__PROBLEM TO SOLVE__.
Print the records again, matching each line exactly.

(Dataset entries)
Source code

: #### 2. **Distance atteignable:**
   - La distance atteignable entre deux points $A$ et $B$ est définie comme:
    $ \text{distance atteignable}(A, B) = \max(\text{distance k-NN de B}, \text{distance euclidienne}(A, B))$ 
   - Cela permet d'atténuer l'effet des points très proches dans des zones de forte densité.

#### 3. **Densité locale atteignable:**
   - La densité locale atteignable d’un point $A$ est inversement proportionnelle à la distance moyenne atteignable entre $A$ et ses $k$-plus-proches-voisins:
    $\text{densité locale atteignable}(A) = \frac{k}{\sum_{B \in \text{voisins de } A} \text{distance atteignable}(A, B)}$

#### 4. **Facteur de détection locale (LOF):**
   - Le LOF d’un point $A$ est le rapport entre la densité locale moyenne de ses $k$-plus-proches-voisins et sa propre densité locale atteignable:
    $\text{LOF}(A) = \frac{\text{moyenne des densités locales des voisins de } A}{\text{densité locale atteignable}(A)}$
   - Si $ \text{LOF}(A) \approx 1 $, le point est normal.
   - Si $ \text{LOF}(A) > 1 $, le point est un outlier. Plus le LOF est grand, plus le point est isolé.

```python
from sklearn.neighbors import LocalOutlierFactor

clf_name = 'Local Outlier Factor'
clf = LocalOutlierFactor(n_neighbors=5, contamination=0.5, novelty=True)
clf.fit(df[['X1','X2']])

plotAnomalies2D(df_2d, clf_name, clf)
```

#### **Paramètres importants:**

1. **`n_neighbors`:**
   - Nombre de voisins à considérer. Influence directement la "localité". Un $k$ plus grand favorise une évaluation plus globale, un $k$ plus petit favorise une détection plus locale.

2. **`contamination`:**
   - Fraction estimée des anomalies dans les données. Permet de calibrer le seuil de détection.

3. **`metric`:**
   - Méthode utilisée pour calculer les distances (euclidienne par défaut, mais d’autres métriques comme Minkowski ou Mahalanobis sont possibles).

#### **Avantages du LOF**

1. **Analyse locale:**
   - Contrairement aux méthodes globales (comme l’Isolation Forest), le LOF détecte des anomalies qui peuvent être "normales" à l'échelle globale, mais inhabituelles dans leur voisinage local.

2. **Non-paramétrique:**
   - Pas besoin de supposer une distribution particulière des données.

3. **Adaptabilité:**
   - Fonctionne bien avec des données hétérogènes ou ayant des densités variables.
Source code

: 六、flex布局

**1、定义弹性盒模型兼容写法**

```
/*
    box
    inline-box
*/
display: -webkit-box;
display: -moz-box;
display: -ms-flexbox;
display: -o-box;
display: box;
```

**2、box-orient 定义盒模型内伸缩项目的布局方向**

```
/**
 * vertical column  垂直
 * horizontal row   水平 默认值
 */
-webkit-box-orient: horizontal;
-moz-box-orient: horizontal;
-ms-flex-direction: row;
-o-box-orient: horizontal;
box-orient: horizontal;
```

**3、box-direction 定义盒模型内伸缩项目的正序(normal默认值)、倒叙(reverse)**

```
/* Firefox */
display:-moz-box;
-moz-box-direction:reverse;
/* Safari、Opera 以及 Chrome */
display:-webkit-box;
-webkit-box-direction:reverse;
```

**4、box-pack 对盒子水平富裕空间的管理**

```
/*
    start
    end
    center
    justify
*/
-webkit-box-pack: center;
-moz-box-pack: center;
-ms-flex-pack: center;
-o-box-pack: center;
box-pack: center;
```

__EXERCISE ANSWER__.
Source code

: #### 2. **Distance atteignable:**
   - La distance atteignable entre deux points $A$ et $B$ est définie comme:
    $ \text{distance atteignable}(A, B) = \max(\text{distance k-NN de B}, \text{distance euclidienne}(A, B))$ 
   - Cela permet d'atténuer l'effet des points très proches dans des zones de forte densité.

#### 3. **Densité locale atteignable:**
   - La densité locale atteignable d’un point $A$ est inversement proportionnelle à la distance moyenne atteignable entre $A$ et ses $k$-plus-proches-voisins:
    $\text{densité locale atteignable}(A) = \frac{k}{\sum_{B \in \text{voisins de } A} \text{distance atteignable}(A, B)}$

#### 4. **Facteur de détection locale (LOF):**
   - Le LOF d’un point $A$ est le rapport entre la densité locale moyenne de ses $k$-plus-proches-voisins et sa propre densité locale atteignable:
    $\text{LOF}(A) = \frac{\text{moyenne des densités locales des voisins de } A}{\text{densité locale atteignable}(A)}$
   - Si $ \text{LOF}(A) \approx 1 $, le point est normal.
   - Si $ \text{LOF}(A) > 1 $, le point est un outlier. Plus le LOF est grand, plus le point est isolé.

```python
from sklearn.neighbors import LocalOutlierFactor

clf_name = 'Local Outlier Factor'
clf = LocalOutlierFactor(n_neighbors=5, contamination=0.5, novelty=True)
clf.fit(df[['X1','X2']])

plotAnomalies2D(df_2d, clf_name, clf)
```

#### **Paramètres importants:**

1. **`n_neighbors`:**
   - Nombre de voisins à considérer. Influence directement la "localité". Un $k$ plus grand favorise une évaluation plus globale, un $k$ plus petit favorise une détection plus locale.

2. **`contamination`:**
   - Fraction estimée des anomalies dans les données. Permet de calibrer le seuil de détection.

3. **`metric`:**
   - Méthode utilisée pour calculer les distances (euclidienne par défaut, mais d’autres métriques comme Minkowski ou Mahalanobis sont possibles).

#### **Avantages du LOF**

1. **Analyse locale:**
   - Contrairement aux méthodes globales (comme l’Isolation Forest), le LOF détecte des anomalies qui peuvent être "normales" à l'échelle globale, mais inhabituelles dans leur voisinage local.

2. **Non-paramétrique:**
   - Pas besoin de supposer une distribution particulière des données.

3. **Adaptabilité:**
   - Fonctionne bien avec des données hétérogènes ou ayant des densités variables.
Source code

: 六、flex布局

**1、定义弹性盒模型兼容写法**

```
/*
    box
    inline-box
*/
display: -webkit-box;
display: -moz-box;
display: -ms-flexbox;
display: -o-box;
display: box;
```

**2、box-orient 定义盒模型内伸缩项目的布局方向**

```
/**
 * vertical column  垂直
 * horizontal row   水平 默认值
 */
-webkit-box-orient: horizontal;
-moz-box-orient: horizontal;
-ms-flex-direction: row;
-o-box-orient: horizontal;
box-orient: horizontal;
```

**3、box-direction 定义盒模型内伸缩项目的正序(normal默认值)、倒叙(reverse)**

```
/* Firefox */
display:-moz-box;
-moz-box-direction:reverse;
/* Safari、Opera 以及 Chrome */
display:-webkit-box;
-webkit-box-direction:reverse;
```

**4、box-pack 对盒子水平富裕空间的管理**

```
/*
    start
    end
    center
    justify
*/
-webkit-box-pack: center;
-moz-box-pack: center;
-ms-flex-pack: center;
-o-box-pack: center;
box-pack: center;
```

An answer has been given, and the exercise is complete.